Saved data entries

----------------------------------------

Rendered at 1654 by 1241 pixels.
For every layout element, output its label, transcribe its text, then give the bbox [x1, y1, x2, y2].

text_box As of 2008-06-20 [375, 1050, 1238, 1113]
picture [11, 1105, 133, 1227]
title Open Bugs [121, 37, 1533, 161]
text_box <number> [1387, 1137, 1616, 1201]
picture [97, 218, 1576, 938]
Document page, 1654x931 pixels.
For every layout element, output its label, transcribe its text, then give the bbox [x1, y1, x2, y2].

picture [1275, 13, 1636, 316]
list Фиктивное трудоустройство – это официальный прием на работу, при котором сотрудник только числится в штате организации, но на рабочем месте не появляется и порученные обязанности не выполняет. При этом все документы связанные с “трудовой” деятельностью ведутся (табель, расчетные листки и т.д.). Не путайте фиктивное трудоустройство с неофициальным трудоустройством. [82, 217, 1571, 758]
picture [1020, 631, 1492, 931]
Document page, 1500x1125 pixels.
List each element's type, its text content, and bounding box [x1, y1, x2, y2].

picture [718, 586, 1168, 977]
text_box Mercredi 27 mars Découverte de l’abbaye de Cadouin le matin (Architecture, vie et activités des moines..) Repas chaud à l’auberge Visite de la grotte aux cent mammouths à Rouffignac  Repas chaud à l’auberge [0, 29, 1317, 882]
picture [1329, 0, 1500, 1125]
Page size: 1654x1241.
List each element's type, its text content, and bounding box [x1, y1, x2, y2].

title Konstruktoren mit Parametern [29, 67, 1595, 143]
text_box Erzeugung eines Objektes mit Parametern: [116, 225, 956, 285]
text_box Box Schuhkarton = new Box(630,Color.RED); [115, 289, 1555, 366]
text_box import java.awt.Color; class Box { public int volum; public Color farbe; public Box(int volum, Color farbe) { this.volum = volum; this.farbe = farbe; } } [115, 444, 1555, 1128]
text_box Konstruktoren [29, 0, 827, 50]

----------------------------------------

* Problem details
Can you copy all of the material above line for line, changing nothing?

* Task answer
Rendered at 1654 by 1241 pixels.
For every layout element, output its label, transcribe its text, then give the bbox [x1, y1, x2, y2].

text_box As of 2008-06-20 [375, 1050, 1238, 1113]
picture [11, 1105, 133, 1227]
title Open Bugs [121, 37, 1533, 161]
text_box <number> [1387, 1137, 1616, 1201]
picture [97, 218, 1576, 938]
Document page, 1654x931 pixels.
For every layout element, output its label, transcribe its text, then give the bbox [x1, y1, x2, y2].

picture [1275, 13, 1636, 316]
list Фиктивное трудоустройство – это официальный прием на работу, при котором сотрудник только числится в штате организации, но на рабочем месте не появляется и порученные обязанности не выполняет. При этом все документы связанные с “трудовой” деятельностью ведутся (табель, расчетные листки и т.д.). Не путайте фиктивное трудоустройство с неофициальным трудоустройством. [82, 217, 1571, 758]
picture [1020, 631, 1492, 931]
Document page, 1500x1125 pixels.
List each element's type, its text content, and bounding box [x1, y1, x2, y2].

picture [718, 586, 1168, 977]
text_box Mercredi 27 mars Découverte de l’abbaye de Cadouin le matin (Architecture, vie et activités des moines..) Repas chaud à l’auberge Visite de la grotte aux cent mammouths à Rouffignac  Repas chaud à l’auberge [0, 29, 1317, 882]
picture [1329, 0, 1500, 1125]
Page size: 1654x1241.
List each element's type, its text content, and bounding box [x1, y1, x2, y2].

title Konstruktoren mit Parametern [29, 67, 1595, 143]
text_box Erzeugung eines Objektes mit Parametern: [116, 225, 956, 285]
text_box Box Schuhkarton = new Box(630,Color.RED); [115, 289, 1555, 366]
text_box import java.awt.Color; class Box { public int volum; public Color farbe; public Box(int volum, Color farbe) { this.volum = volum; this.farbe = farbe; } } [115, 444, 1555, 1128]
text_box Konstruktoren [29, 0, 827, 50]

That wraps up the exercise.